Why dumping stars is a 'nuclear' option for coaches.

For players at any level, being dropped from a team due to lack of form is like a slap in the face, so one can only imagine what it must feel like for an All Black to be demoted at his Super Rugby franchise.

After 80 minutes, Israel Dagg has found himself in that position at the Crusaders. Last year it took until halfway through the season for coach Todd Blackadder to act, this time it's come after only one below-par match against the Chiefs. Dagg, a consistently high performer for the All Blacks, will be on the reserves bench at Eden Park tonight for his team's match against the Blues, a team with its own selection issues.

Left out completely from the Crusaders is first-five Tyler Bleyendaal after missing five first-half kicks in Christchurch last weekend. Blues counterpart Chris Noakes is another casualty - coach Sir John Kirwan preferring to field Simon Hickey, a 20-year-old yet to play at this level, in his place.
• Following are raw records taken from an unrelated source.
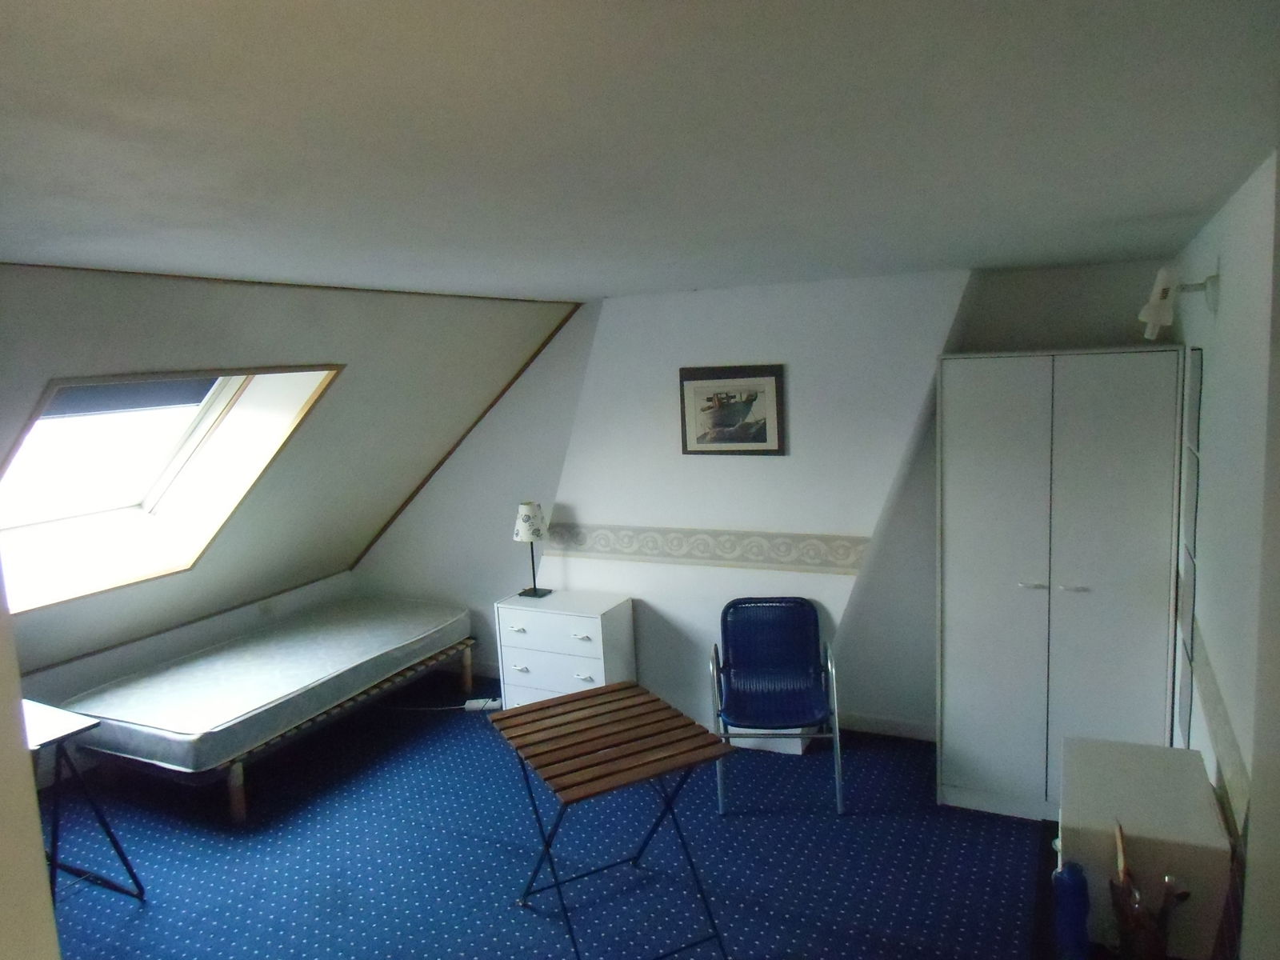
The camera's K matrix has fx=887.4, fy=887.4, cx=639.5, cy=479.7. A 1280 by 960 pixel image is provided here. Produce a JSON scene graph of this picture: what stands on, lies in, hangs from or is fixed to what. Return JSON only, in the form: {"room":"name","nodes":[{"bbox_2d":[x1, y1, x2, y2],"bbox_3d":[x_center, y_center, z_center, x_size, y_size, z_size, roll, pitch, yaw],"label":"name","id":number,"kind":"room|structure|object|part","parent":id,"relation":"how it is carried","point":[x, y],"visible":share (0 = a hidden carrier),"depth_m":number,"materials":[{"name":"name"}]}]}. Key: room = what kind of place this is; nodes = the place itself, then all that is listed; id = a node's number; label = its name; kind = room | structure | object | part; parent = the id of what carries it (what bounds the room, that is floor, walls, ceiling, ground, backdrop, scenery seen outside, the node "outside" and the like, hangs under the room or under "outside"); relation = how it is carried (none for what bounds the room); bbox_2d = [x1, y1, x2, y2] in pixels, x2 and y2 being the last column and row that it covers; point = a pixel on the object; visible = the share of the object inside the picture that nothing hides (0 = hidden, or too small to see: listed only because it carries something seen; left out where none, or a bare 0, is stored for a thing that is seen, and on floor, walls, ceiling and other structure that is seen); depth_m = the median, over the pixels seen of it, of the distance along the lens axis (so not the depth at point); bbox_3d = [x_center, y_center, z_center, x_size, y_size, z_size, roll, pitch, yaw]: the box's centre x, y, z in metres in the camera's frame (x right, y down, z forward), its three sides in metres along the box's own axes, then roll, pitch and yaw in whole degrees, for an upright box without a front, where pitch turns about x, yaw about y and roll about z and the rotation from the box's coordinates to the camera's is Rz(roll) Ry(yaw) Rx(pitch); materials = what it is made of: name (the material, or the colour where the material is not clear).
{"room":"bedroom","nodes":[
{"label":"bedroom","id":0,"kind":"room"},
{"bbox_2d":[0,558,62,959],"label":"near left wall","id":1,"kind":"structure","parent":0,"point":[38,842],"depth_m":1.20,"materials":[{"name":"paint"}]},
{"bbox_2d":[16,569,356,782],"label":"knee wall","id":2,"kind":"structure","parent":0,"point":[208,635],"depth_m":4.78,"materials":[{"name":"white paint"}]},
{"bbox_2d":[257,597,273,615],"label":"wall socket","id":3,"kind":"object","parent":2,"relation":"attached to","point":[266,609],"visible":0.97,"depth_m":5.31,"materials":[{"name":"white"}]},
{"bbox_2d":[0,266,583,688],"bbox_3d":[-1.912,0.091,3.757,0.769,1.942,4.233,1,9,26],"label":"sloped wall","id":4,"kind":"structure","parent":0,"point":[128,358],"depth_m":4.10,"materials":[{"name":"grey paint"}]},
{"bbox_2d":[0,367,345,616],"bbox_3d":[-2.292,-0.023,3.820,1.100,1.144,1.296,1,9,26],"label":"skylight window","id":5,"kind":"structure","parent":4,"relation":"in","point":[120,506],"depth_m":4.03,"materials":[{"name":"white"}]},
{"bbox_2d":[41,376,221,418],"bbox_3d":[-2.240,-0.362,3.790,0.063,0.168,0.992,1,9,26],"label":"roller blind","id":6,"kind":"object","parent":5,"relation":"attached to","point":[158,399],"visible":0.75,"depth_m":3.84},
{"bbox_2d":[352,300,582,566],"bbox_3d":[-1.157,-0.176,5.448,1.470,1.621,0.025,1,9,26],"label":"wood trim","id":7,"kind":"structure","parent":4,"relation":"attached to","point":[539,350],"depth_m":5.35,"materials":[{"name":"brown wood"}]},
{"bbox_2d":[27,668,1058,959],"bbox_3d":[-0.704,1.679,2.911,5.524,0.103,5.171,1,9,26],"label":"floor","id":8,"kind":"structure","parent":0,"point":[767,826],"depth_m":3.55,"materials":[{"name":"blue carpet"}]},
{"bbox_2d":[21,700,145,900],"bbox_3d":[-2.325,1.279,3.222,0.715,0.735,0.596,1,9,26],"label":"folding table","id":9,"kind":"object","parent":8,"relation":"on","point":[67,724],"visible":0.77,"depth_m":3.26,"materials":[{"name":"metal"}]},
{"bbox_2d":[42,621,475,823],"bbox_3d":[-1.970,1.233,4.791,1.304,0.393,1.915,1,9,26],"label":"bed frame","id":10,"kind":"object","parent":8,"relation":"on","point":[237,805],"visible":0.36,"depth_m":4.29,"materials":[{"name":"wood"}]},
{"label":"leg","id":11,"kind":"part","parent":10,"relation":"part of","materials":[{"name":"brown wood"}]},
{"bbox_2d":[55,596,471,771],"bbox_3d":[-1.937,1.021,4.844,1.193,0.191,1.872,1,9,26],"label":"mattress","id":12,"kind":"object","parent":10,"relation":"on","point":[208,724],"visible":0.96,"depth_m":4.43,"materials":[{"name":"fabric"}]},
{"bbox_2d":[463,696,503,711],"bbox_3d":[-0.893,1.301,5.121,0.210,0.050,0.077,-2,8,3],"label":"power strip","id":13,"kind":"object","parent":8,"relation":"on","point":[481,702],"visible":0.76,"depth_m":5.10,"materials":[{"name":"white plastic"}]},
{"bbox_2d":[494,587,636,708],"bbox_3d":[-0.394,0.996,4.851,0.665,0.707,0.408,1,9,26],"label":"chest of drawers","id":14,"kind":"object","parent":8,"relation":"on","point":[584,668],"visible":0.78,"depth_m":4.70,"materials":[{"name":"white"}]},
{"bbox_2d":[512,500,551,598],"bbox_3d":[-0.601,0.385,4.938,0.194,0.530,0.194,1,9,26],"label":"table lamp","id":15,"kind":"object","parent":14,"relation":"on","point":[531,526],"visible":1,"depth_m":4.86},
{"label":"lamp shade","id":16,"kind":"part","parent":15,"relation":"part of","materials":[{"name":"white fabric"}]},
{"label":"lamp stem","id":17,"kind":"part","parent":15,"relation":"part of","materials":[{"name":"black metal"}]},
{"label":"drawer","id":18,"kind":"part","parent":14,"relation":"part of","materials":[{"name":"white"}]},
{"bbox_2d":[487,680,738,959],"bbox_3d":[-0.100,1.219,3.080,0.587,0.702,0.742,-7,9,-28],"label":"folding table","id":19,"kind":"object","parent":8,"relation":"on","point":[597,738],"visible":0.99,"depth_m":2.99,"materials":[{"name":"brown wood"}]},
{"bbox_2d":[710,596,843,814],"bbox_3d":[0.608,0.999,4.033,0.549,0.810,0.602,-2,8,6],"label":"blue chair","id":20,"kind":"object","parent":8,"relation":"on","point":[802,700],"visible":0.99,"depth_m":4.14,"materials":[{"name":"blue plastic"}]},
{"bbox_2d":[933,344,1187,824],"bbox_3d":[1.757,0.434,3.769,0.844,1.915,0.607,1,9,26],"label":"wardrobe","id":21,"kind":"object","parent":8,"relation":"on","point":[968,730],"visible":0.98,"depth_m":3.51,"materials":[{"name":"white"}]},
{"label":"handles","id":22,"kind":"part","parent":21,"relation":"part of","materials":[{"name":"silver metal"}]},
{"bbox_2d":[1056,735,1231,959],"bbox_3d":[1.111,0.814,2.006,0.290,0.264,0.453,1,9,26],"label":"white cabinet","id":23,"kind":"object","parent":8,"relation":"on","point":[1064,821],"visible":0.79,"depth_m":1.84,"materials":[{"name":"white"}]},
{"bbox_2d":[0,0,1279,302],"bbox_3d":[-0.195,-0.712,2.365,3.669,0.112,5.179,1,9,26],"label":"ceiling","id":24,"kind":"structure","parent":0,"point":[955,259],"depth_m":1.34,"materials":[{"name":"white paint"}]},
{"bbox_2d":[355,260,1179,748],"bbox_3d":[0.161,0.133,4.964,5.001,2.364,0.283,1,9,26],"label":"back wall","id":25,"kind":"structure","parent":0,"point":[825,289],"depth_m":4.58,"materials":[{"name":"white paint"}]},
{"bbox_2d":[545,523,869,575],"bbox_3d":[0.315,0.353,4.651,1.964,0.165,0.019,1,9,26],"label":"wallpaper border","id":26,"kind":"object","parent":25,"relation":"attached to","point":[841,555],"visible":0.84,"depth_m":4.60,"materials":[{"name":"beige paper"}]},
{"bbox_2d":[678,363,785,454],"bbox_3d":[0.457,-0.349,4.457,0.538,0.440,0.027,1,9,26],"label":"framed picture","id":27,"kind":"object","parent":25,"relation":"attached to","point":[762,434],"visible":0.99,"depth_m":4.45},
{"bbox_2d":[837,711,935,740],"bbox_3d":[1.480,1.273,4.454,1.616,0.092,0.014,1,9,26],"label":"baseboard","id":28,"kind":"structure","parent":25,"relation":"attached to","point":[878,727],"depth_m":4.57,"materials":[{"name":"white paint"}]},
{"bbox_2d":[1052,861,1091,959],"bbox_3d":[0.847,0.853,1.742,0.066,0.220,0.068,1,9,26],"label":"blue bottle","id":29,"kind":"object","parent":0,"point":[1071,913],"visible":0.99,"depth_m":1.72,"materials":[{"name":"blue"}]},
{"bbox_2d":[1108,820,1189,959],"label":"umbrellas","id":30,"kind":"object","parent":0,"point":[1125,870],"visible":0.98,"depth_m":1.68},
{"bbox_2d":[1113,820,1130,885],"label":"umbrella handle","id":31,"kind":"object","parent":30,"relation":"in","point":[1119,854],"visible":0.62,"depth_m":1.72,"materials":[{"name":"brown wood"}]},
{"bbox_2d":[1168,149,1279,959],"bbox_3d":[1.311,0.555,1.778,0.174,2.330,4.513,1,9,26],"label":"right wall","id":32,"kind":"structure","parent":0,"point":[1220,362],"depth_m":2.10,"materials":[{"name":"white paint"}]},
{"bbox_2d":[1136,263,1218,337],"bbox_3d":[1.623,-0.544,2.690,0.198,0.210,0.203,1,9,26],"label":"wall lamp","id":33,"kind":"object","parent":32,"relation":"attached to","point":[1162,278],"visible":0.99,"depth_m":2.65,"materials":[{"name":"white plastic"}]},
{"bbox_2d":[1173,344,1203,748],"bbox_3d":[1.845,0.261,2.987,0.008,1.406,0.402,1,9,26],"label":"wall mirror","id":34,"kind":"object","parent":32,"relation":"attached to","point":[1196,399],"visible":0.91,"depth_m":2.94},
{"bbox_2d":[1188,616,1251,837],"bbox_3d":[1.428,0.635,2.190,0.023,0.171,1.894,1,9,26],"label":"wallpaper border","id":35,"kind":"object","parent":32,"relation":"attached to","point":[1220,711],"visible":0.61,"depth_m":2.17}
]}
Dropping players is a coach's nuclear option, the one way they can punish those they feel aren't performing acceptably while giving someone else an opportunity. It's not an easy thing to do and it can also be a dangerous thing to do if done wrongly. While All Blacks coach Steve Hansen allows his assistants to give players good selection news, he prefers to make the difficult call to a player who hasn't made the team.


The key for a coach is clarity, honesty and consistency; the former in setting out his expectations to the squad before the season - and presumably Blackadder has stated that anyone, regardless of status, will be dropped straight away if they do not come up to scratch - and honesty in explaining his reasons for the decision. Now Blackadder must follow through with this policy for the rest of the season. He has to be consistent with his decisions and with every player.

Dagg didn't have his best game against the Chiefs - he lost possession in contact three times - and wasn't the attacking threat the Crusaders required, but none of their backs looked consistently threatening and he did appear to be trying hard. Reason enough to be dropped without having another chance? Only Blackadder can answer that.

Kirwan said Noakes didn't take the news of his demotion well, something the coach said he expected. Looking at it from the outside, it's not surprising he was disappointed. He didn't play well in the first half, and while he would have been expected to give his side, which looked in disarray, direction, he looked a lot better in the second half once his forwards began showing a little more intent.

One of the foundation pillars for any team ethos is the "team first" mantra, in which everything is done for the good of the team. It is a convenient one for coaches too. If "no player is bigger than the team" then coaches should be able to select who their want without players responding poorly.

The big danger is that too many selection disappointments can spread from player to player like an illness. Coaches have a responsibility to manage players, to get the best out of them.

It is a difficult balancing act and one only a select few can do well.